07), 3. 9% yield). Grayscale Ethereum Mini Trust (ETH) carries a higher beta of 2. 91 — meaning larger drawdowns in market downturns, which matters significantly when you cannot wait years for a recovery. Both have compounded well over 10 years (HNI: +6. 0%, ETH: -17. 2%), confirming both are viable long-term holds — but the lower-volatility option typically results in less emotional selling during corrections. Retirement portfolios generally favour predictability over maximum returns. Consult a financial advisor before making allocation decisions.
10What are the main differences between FLXS and ETH and LOVE and HNI and MHK?
These companies operate in different sectors (FLXS (Consumer Cyclical) and ETH (Financial Services) and LOVE (Consumer Cyclical) and HNI (Industrials) and MHK (Consumer Cyclical)), which means they face different economic cycles, regulatory environments, and macro sensitivities — making direct comparison nuanced.

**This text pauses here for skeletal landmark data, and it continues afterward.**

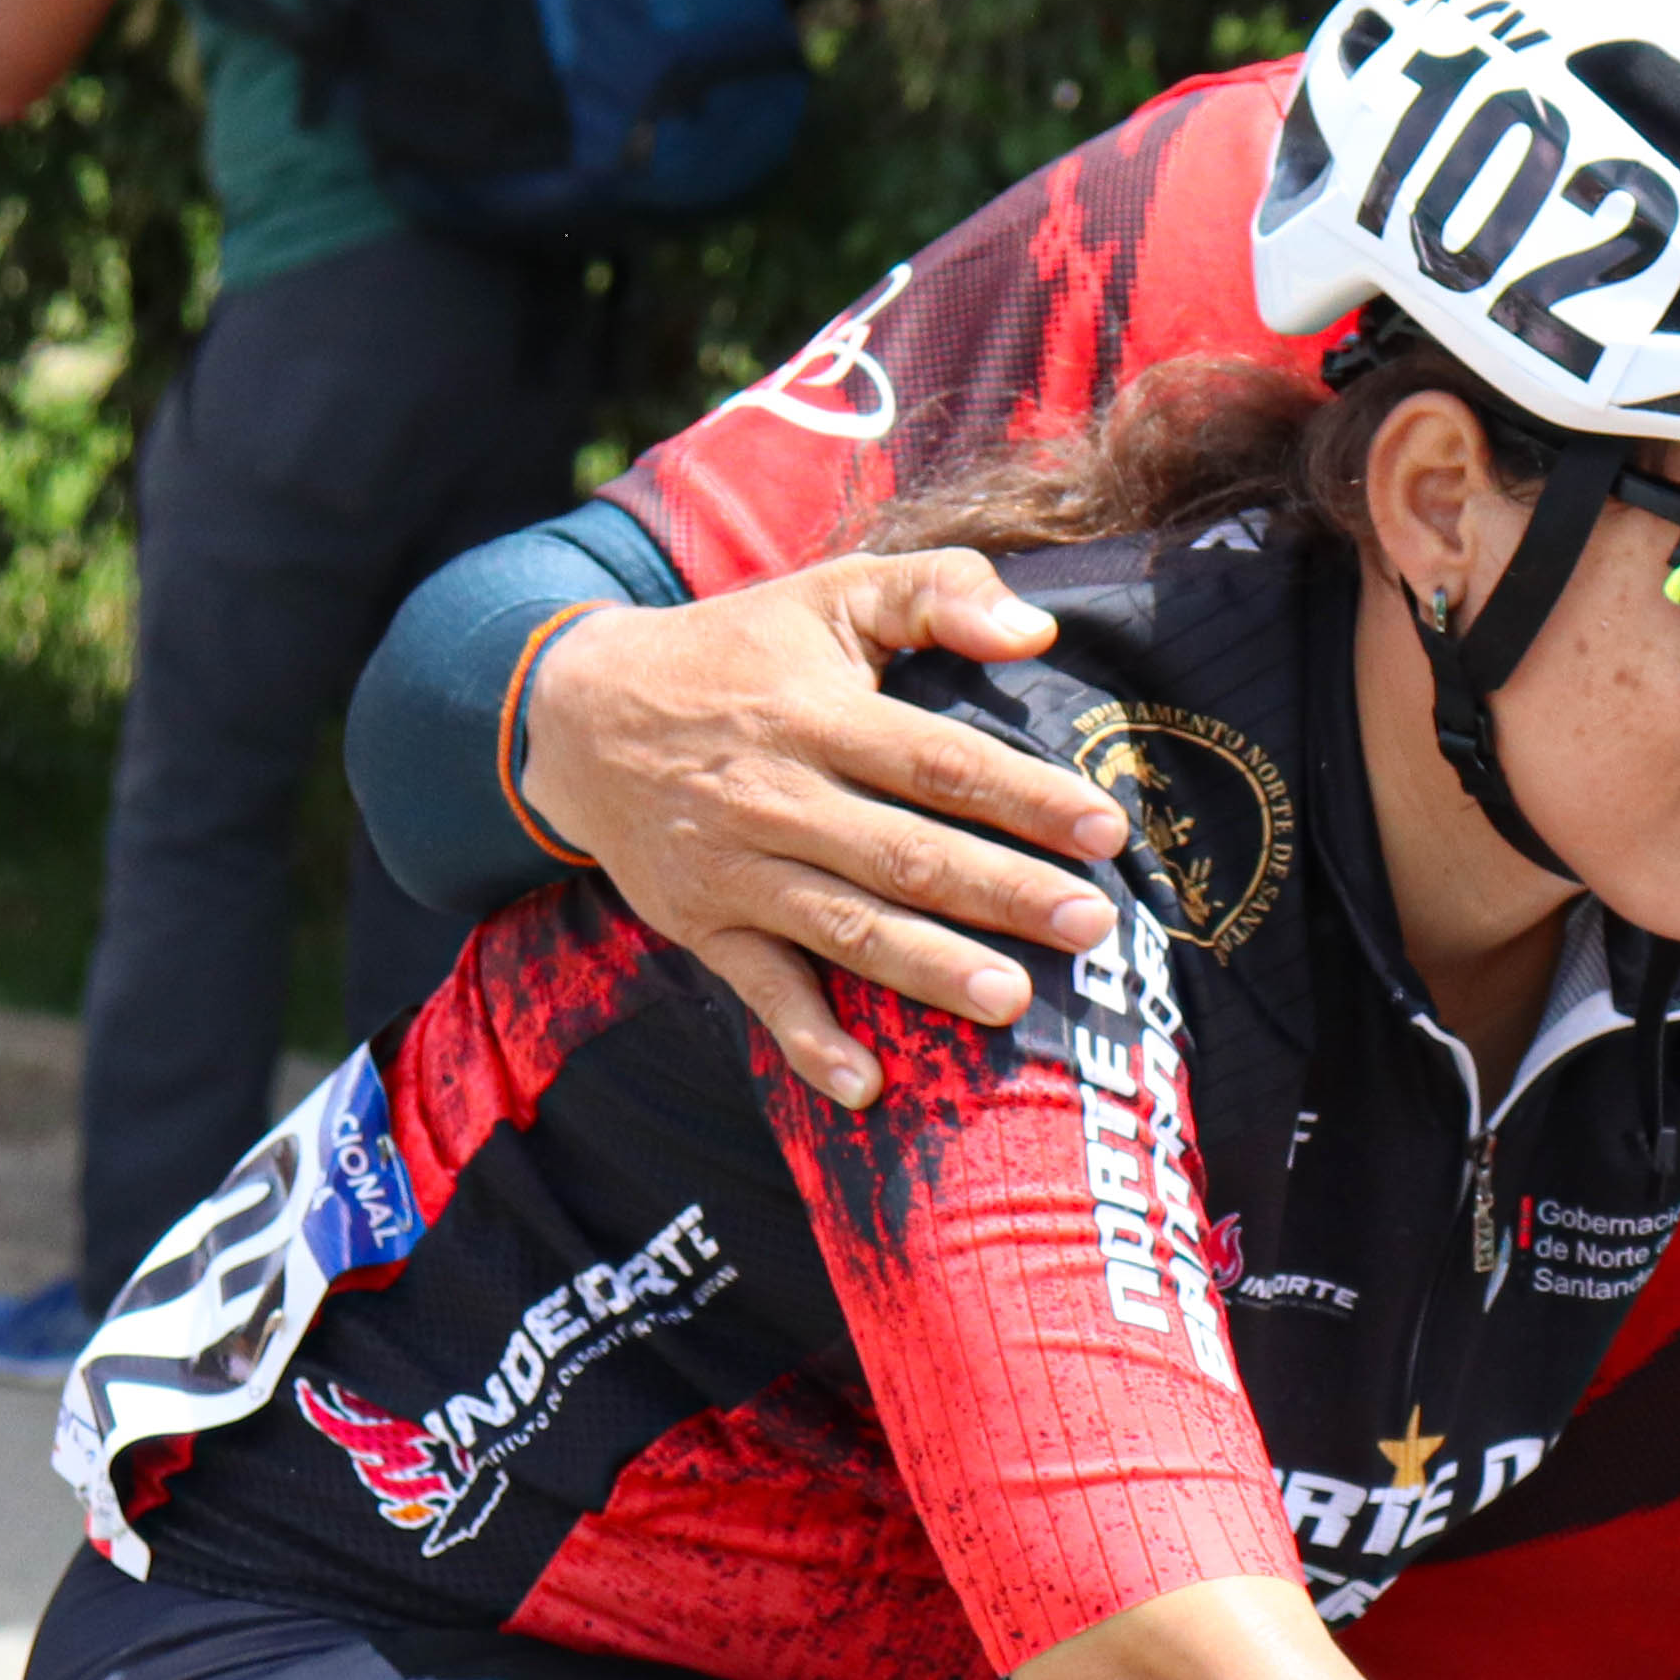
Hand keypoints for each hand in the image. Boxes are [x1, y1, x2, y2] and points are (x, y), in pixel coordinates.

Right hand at [514, 552, 1123, 1105]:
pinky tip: (867, 1087)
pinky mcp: (702, 924)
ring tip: (1012, 1003)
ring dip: (927, 969)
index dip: (1023, 796)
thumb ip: (936, 592)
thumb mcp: (827, 595)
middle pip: (905, 854)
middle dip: (1002, 893)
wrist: (574, 713)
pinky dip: (807, 1042)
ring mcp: (736, 869)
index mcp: (818, 717)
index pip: (938, 761)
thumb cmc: (735, 652)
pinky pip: (760, 990)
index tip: (1105, 828)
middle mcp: (777, 798)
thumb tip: (1036, 627)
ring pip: (845, 927)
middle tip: (1091, 926)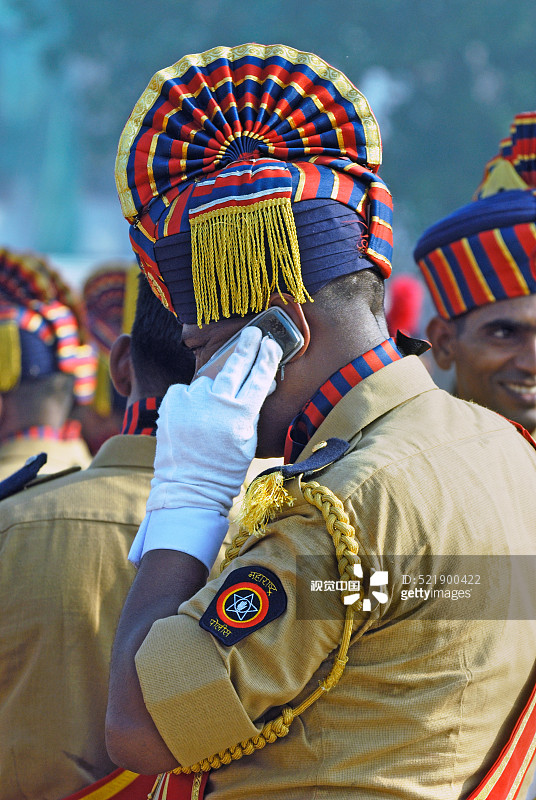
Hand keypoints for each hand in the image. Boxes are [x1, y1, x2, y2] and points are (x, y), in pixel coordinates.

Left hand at [148, 325, 281, 515]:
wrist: (189, 487)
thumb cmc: (224, 467)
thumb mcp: (248, 439)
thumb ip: (251, 409)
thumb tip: (263, 383)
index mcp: (242, 413)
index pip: (259, 376)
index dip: (267, 356)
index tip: (271, 342)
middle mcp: (217, 402)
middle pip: (235, 365)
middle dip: (246, 346)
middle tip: (252, 332)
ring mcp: (192, 400)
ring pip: (206, 382)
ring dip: (210, 391)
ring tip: (207, 417)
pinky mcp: (172, 401)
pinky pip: (185, 391)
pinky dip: (189, 400)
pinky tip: (190, 420)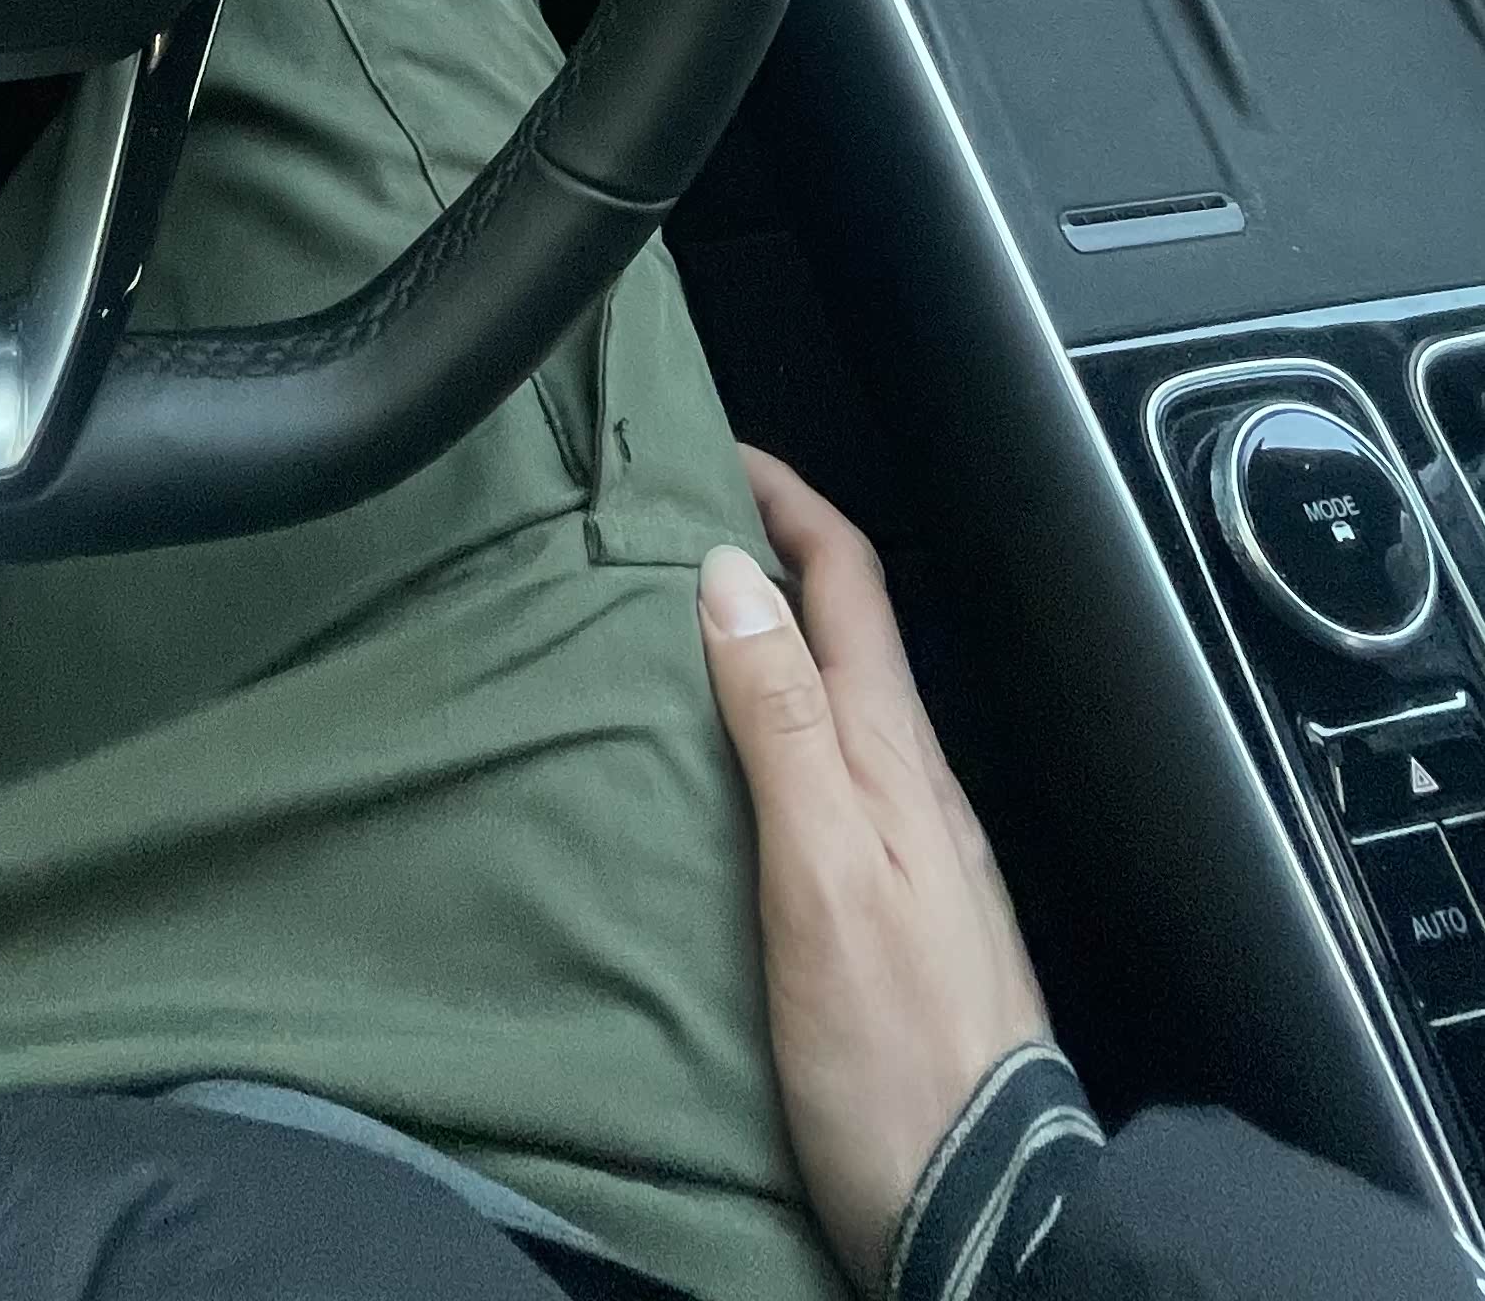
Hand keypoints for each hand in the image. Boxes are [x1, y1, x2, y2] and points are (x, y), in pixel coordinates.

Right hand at [698, 446, 1053, 1296]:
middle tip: (674, 524)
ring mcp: (915, 853)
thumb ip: (781, 725)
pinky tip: (731, 769)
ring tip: (681, 630)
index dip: (788, 501)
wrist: (979, 1206)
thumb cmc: (891, 1050)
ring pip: (838, 705)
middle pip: (845, 633)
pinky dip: (778, 732)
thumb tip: (730, 575)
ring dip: (769, 645)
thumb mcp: (821, 872)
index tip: (718, 449)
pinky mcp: (896, 916)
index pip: (847, 583)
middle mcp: (914, 788)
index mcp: (894, 758)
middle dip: (768, 558)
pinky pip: (834, 778)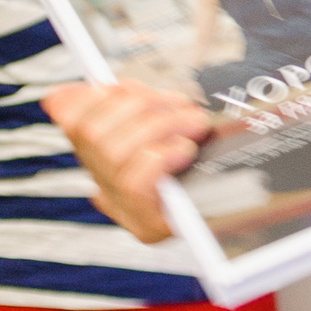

In terms of investment character: FLXS is a small-cap deep-value stock; ETH is a small-cap deep-value stock; LOVE is a small-cap quality compounder stock; HNI is a small-cap income-oriented stock; MHK is a small-cap deep-value stock. FLXS, HNI pay a dividend while ETH, LOVE, MHK do not, making them suitable for different income and tax situations. These fundamental differences mean investors should not choose between them on a single metric — the "better stock" depends entirely on which of these characteristics aligns with your investment strategy.